→ **AIM OF THE EXERCISE**: In the entries that follow, how many lines contain "помощь"? Answer with the number only.

BEGIN MATERIAL FOR THE TASK

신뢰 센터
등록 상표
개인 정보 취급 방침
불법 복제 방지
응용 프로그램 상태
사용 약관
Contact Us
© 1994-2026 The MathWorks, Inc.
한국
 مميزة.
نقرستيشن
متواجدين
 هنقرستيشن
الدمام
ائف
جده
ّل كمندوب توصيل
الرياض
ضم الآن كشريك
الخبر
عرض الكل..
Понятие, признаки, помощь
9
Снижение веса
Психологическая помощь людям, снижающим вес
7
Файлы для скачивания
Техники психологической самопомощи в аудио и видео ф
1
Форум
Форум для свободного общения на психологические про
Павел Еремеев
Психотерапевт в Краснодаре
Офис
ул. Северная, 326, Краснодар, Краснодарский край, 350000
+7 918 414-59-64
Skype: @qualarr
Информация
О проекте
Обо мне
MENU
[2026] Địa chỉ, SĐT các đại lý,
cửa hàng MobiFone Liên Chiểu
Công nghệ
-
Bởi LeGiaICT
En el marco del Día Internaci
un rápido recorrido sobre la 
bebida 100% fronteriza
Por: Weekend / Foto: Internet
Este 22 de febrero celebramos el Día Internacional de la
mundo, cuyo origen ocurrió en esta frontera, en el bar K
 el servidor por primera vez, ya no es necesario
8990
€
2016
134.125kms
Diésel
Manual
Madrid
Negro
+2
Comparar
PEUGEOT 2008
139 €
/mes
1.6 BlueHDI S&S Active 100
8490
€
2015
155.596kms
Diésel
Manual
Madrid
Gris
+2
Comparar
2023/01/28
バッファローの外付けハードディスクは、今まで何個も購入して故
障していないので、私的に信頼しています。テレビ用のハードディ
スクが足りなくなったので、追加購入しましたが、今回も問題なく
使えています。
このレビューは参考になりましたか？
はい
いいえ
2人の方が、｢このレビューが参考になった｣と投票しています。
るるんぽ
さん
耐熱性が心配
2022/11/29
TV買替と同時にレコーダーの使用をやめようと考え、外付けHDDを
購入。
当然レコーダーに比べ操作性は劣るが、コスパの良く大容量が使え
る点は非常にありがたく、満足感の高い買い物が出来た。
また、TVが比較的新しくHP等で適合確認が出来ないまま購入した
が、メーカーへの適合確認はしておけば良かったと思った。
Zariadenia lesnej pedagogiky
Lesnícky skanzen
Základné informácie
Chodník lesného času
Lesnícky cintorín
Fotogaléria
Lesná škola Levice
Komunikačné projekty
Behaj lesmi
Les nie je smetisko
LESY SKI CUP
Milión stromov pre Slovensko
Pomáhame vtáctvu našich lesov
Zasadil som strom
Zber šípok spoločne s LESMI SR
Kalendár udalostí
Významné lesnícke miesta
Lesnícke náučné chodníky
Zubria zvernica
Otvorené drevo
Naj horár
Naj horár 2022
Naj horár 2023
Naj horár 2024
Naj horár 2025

END MATERIAL FOR THE TASK

→ **SOLUTION FOR THIS PROBLEM**: 2